= Beginning of Section =

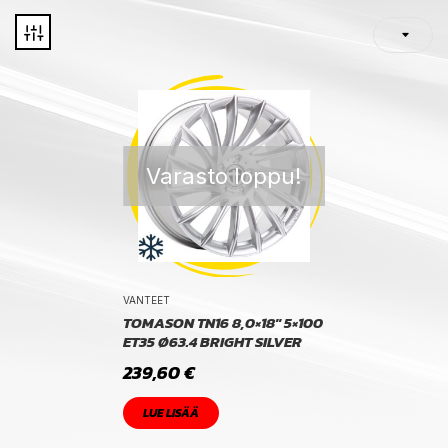
Varasto loppu!
VANTEET
TOMASON TN16 8,0×18″ 5×100
ET35 Ø63.4 BRIGHT SILVER
239,60
€
LUE LISÄÄ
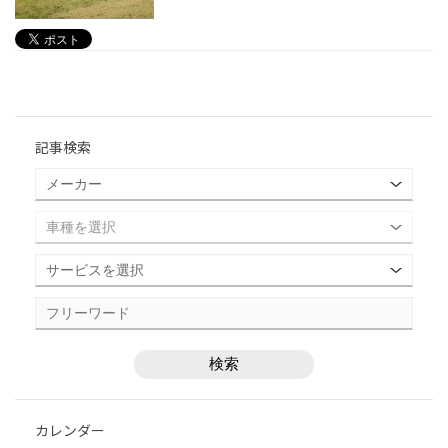
記事検索
カレンダー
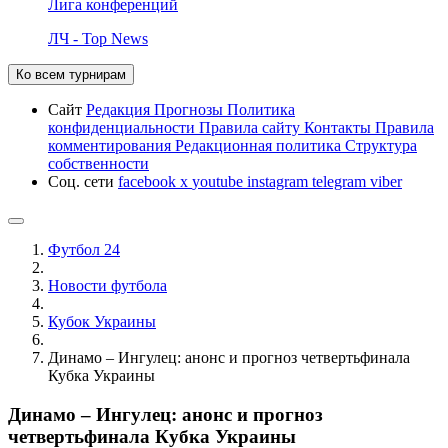
Лига конференций
ЛЧ - Top News
Ко всем турнирам
Сайт
Редакция
Прогнозы
Политика
конфиденциальности
Правила сайту
Контакты
Правила
комментирования
Редакционная политика
Структура
собственности
Соц. сети
facebook
x
youtube
instagram
telegram
viber
Футбол 24
Новости футбола
Кубок Украины
Динамо – Ингулец: анонс и прогноз четвертьфинала
Кубка Украины
Динамо – Ингулец: анонс и прогноз
четвертьфинала Кубка Украины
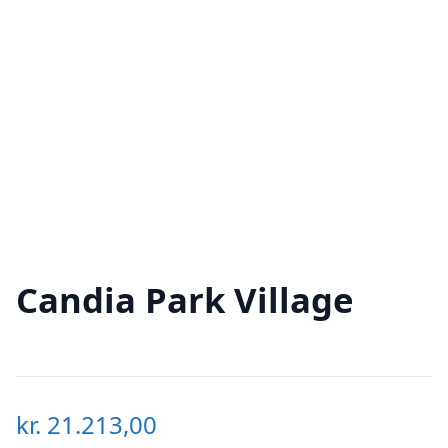
Candia Park Village
kr.
21.213,00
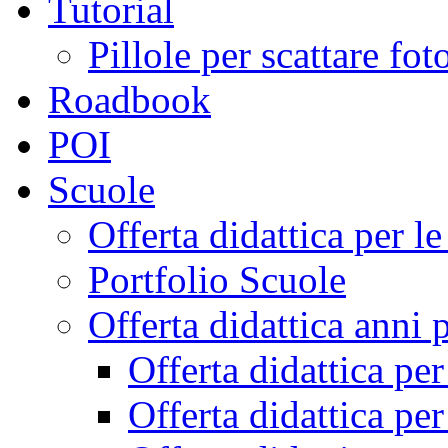
Tutorial
Pillole per scattare fo
Roadbook
POI
Scuole
Offerta didattica per 
Portfolio Scuole
Offerta didattica anni 
Offerta didattica pe
Offerta didattica pe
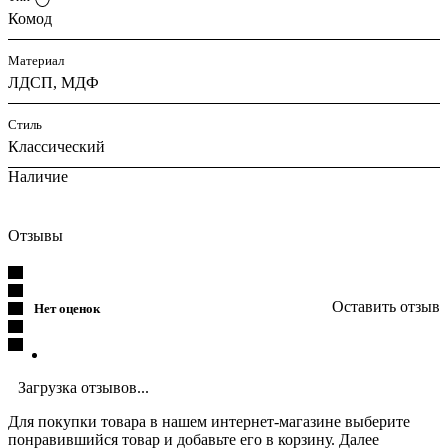
Комод
Материал
ЛДСП, МДФ
Стиль
Классический
Наличие
Отзывы
Оставить отзыв
Нет оценок
Загрузка отзывов...
Для покупки товара в нашем интернет-магазине выберите
понравившийся товар и добавьте его в корзину. Далее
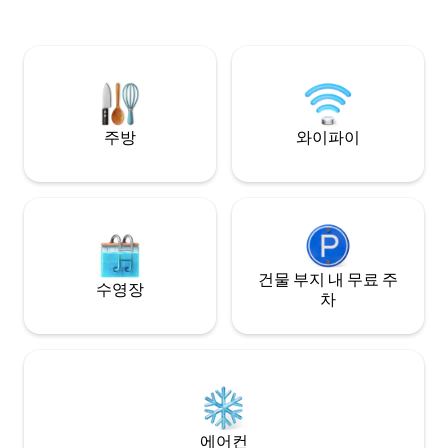
일부터 9월 22일까
약하지 않은 사람은
도, 숙소에 들어오
있습니다.)
주방
와이파이
건물 부지 내 무료 주
수영장
차
에어컨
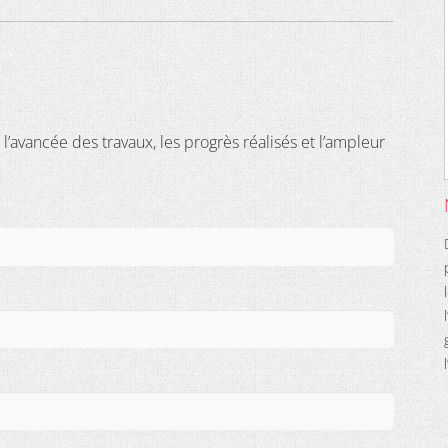
l’avancée des travaux, les progrès réalisés et l’ampleur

= End of Section =

■ To-do item:
Write out the text read from each of the records above, keeping every line as it appears and leaving the pictures out.

■ Exercise output:
Varasto loppu!
VANTEET
TOMASON TN16 8,0×18″ 5×100
ET35 Ø63.4 BRIGHT SILVER
239,60
€
LUE LISÄÄ
記事検索
カレンダー
Лига конференций
ЛЧ - Top News
Ко всем турнирам
Сайт
Редакция
Прогнозы
Политика
конфиденциальности
Правила сайту
Контакты
Правила
комментирования
Редакционная политика
Структура
собственности
Соц. сети
facebook
x
youtube
instagram
telegram
viber
Футбол 24
Новости футбола
Кубок Украины
Динамо – Ингулец: анонс и прогноз четвертьфинала
Кубка Украины
Динамо – Ингулец: анонс и прогноз
четвертьфинала Кубка Украины
Candia Park Village
kr.
21.213,00
Tutorial
Pillole per scattare fo
Roadbook
POI
Scuole
Offerta didattica per 
Portfolio Scuole
Offerta didattica anni 
Offerta didattica pe
Offerta didattica pe
Комод
Материал
ЛДСП, МДФ
Стиль
Классический
Наличие
Отзывы
Оставить отзыв
Нет оценок
Загрузка отзывов...
Для покупки товара в нашем интернет-магазине выберите
понравившийся товар и добавьте его в корзину. Далее
일부터 9월 22일까
약하지 않은 사람은
도, 숙소에 들어오
있습니다.)
주방
와이파이
건물 부지 내 무료 주
수영장
차
에어컨
l’avancée des travaux, les progrès réalisés et l’ampleur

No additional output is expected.